### TRY IT
Below are records. Return each one exactly as written.

### DATA RECORDS
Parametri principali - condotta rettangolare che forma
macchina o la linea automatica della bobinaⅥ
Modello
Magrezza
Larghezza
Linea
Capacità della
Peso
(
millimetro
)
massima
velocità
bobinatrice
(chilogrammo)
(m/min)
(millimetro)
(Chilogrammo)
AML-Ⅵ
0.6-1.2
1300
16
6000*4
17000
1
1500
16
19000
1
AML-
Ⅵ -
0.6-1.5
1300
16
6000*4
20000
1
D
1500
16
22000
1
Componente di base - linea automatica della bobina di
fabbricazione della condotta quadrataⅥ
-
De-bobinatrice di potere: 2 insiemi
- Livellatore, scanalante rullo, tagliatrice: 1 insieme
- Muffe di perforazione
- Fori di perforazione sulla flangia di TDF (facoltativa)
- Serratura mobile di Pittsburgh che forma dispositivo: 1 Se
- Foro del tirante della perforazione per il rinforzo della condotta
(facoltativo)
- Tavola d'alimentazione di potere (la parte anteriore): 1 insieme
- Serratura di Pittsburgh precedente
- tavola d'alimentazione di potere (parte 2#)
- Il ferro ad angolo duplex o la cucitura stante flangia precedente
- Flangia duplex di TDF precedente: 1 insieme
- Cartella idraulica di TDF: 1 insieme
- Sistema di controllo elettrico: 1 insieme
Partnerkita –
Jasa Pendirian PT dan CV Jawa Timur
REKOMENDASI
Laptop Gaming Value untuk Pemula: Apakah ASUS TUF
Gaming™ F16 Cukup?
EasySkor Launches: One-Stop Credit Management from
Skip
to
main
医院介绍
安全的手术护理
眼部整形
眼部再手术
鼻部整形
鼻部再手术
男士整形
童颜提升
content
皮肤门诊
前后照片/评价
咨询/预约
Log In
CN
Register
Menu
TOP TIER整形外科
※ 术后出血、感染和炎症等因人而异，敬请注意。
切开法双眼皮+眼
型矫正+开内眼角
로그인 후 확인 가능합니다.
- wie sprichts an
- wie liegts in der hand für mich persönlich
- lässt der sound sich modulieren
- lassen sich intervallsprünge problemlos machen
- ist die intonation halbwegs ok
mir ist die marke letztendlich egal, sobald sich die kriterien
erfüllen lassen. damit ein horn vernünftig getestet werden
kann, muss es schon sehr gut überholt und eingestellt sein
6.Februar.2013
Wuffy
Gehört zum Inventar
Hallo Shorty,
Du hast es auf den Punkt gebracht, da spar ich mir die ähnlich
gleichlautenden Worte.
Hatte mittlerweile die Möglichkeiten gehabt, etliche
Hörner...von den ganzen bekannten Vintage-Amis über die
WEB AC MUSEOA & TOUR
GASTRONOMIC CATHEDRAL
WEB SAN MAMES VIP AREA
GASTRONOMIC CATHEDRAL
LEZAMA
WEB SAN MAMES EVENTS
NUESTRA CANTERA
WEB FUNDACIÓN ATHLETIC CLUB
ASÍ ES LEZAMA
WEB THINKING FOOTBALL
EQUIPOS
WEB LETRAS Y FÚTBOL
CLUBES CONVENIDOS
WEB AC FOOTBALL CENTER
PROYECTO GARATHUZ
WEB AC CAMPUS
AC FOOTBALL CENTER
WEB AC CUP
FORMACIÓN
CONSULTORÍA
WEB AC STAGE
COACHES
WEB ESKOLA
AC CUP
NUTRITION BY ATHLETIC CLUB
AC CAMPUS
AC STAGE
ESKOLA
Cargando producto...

### EXERCISE RESULT
Parametri principali - condotta rettangolare che forma
macchina o la linea automatica della bobinaⅥ
Modello
Magrezza
Larghezza
Linea
Capacità della
Peso
(
millimetro
)
massima
velocità
bobinatrice
(chilogrammo)
(m/min)
(millimetro)
(Chilogrammo)
AML-Ⅵ
0.6-1.2
1300
16
6000*4
17000
1
1500
16
19000
1
AML-
Ⅵ -
0.6-1.5
1300
16
6000*4
20000
1
D
1500
16
22000
1
Componente di base - linea automatica della bobina di
fabbricazione della condotta quadrataⅥ
-
De-bobinatrice di potere: 2 insiemi
- Livellatore, scanalante rullo, tagliatrice: 1 insieme
- Muffe di perforazione
- Fori di perforazione sulla flangia di TDF (facoltativa)
- Serratura mobile di Pittsburgh che forma dispositivo: 1 Se
- Foro del tirante della perforazione per il rinforzo della condotta
(facoltativo)
- Tavola d'alimentazione di potere (la parte anteriore): 1 insieme
- Serratura di Pittsburgh precedente
- tavola d'alimentazione di potere (parte 2#)
- Il ferro ad angolo duplex o la cucitura stante flangia precedente
- Flangia duplex di TDF precedente: 1 insieme
- Cartella idraulica di TDF: 1 insieme
- Sistema di controllo elettrico: 1 insieme
Partnerkita –
Jasa Pendirian PT dan CV Jawa Timur
REKOMENDASI
Laptop Gaming Value untuk Pemula: Apakah ASUS TUF
Gaming™ F16 Cukup?
EasySkor Launches: One-Stop Credit Management from
Skip
to
main
医院介绍
安全的手术护理
眼部整形
眼部再手术
鼻部整形
鼻部再手术
男士整形
童颜提升
content
皮肤门诊
前后照片/评价
咨询/预约
Log In
CN
Register
Menu
TOP TIER整形外科
※ 术后出血、感染和炎症等因人而异，敬请注意。
切开法双眼皮+眼
型矫正+开内眼角
로그인 후 확인 가능합니다.
- wie sprichts an
- wie liegts in der hand für mich persönlich
- lässt der sound sich modulieren
- lassen sich intervallsprünge problemlos machen
- ist die intonation halbwegs ok
mir ist die marke letztendlich egal, sobald sich die kriterien
erfüllen lassen. damit ein horn vernünftig getestet werden
kann, muss es schon sehr gut überholt und eingestellt sein
6.Februar.2013
Wuffy
Gehört zum Inventar
Hallo Shorty,
Du hast es auf den Punkt gebracht, da spar ich mir die ähnlich
gleichlautenden Worte.
Hatte mittlerweile die Möglichkeiten gehabt, etliche
Hörner...von den ganzen bekannten Vintage-Amis über die
WEB AC MUSEOA & TOUR
GASTRONOMIC CATHEDRAL
WEB SAN MAMES VIP AREA
GASTRONOMIC CATHEDRAL
LEZAMA
WEB SAN MAMES EVENTS
NUESTRA CANTERA
WEB FUNDACIÓN ATHLETIC CLUB
ASÍ ES LEZAMA
WEB THINKING FOOTBALL
EQUIPOS
WEB LETRAS Y FÚTBOL
CLUBES CONVENIDOS
WEB AC FOOTBALL CENTER
PROYECTO GARATHUZ
WEB AC CAMPUS
AC FOOTBALL CENTER
WEB AC CUP
FORMACIÓN
CONSULTORÍA
WEB AC STAGE
COACHES
WEB ESKOLA
AC CUP
NUTRITION BY ATHLETIC CLUB
AC CAMPUS
AC STAGE
ESKOLA
Cargando producto...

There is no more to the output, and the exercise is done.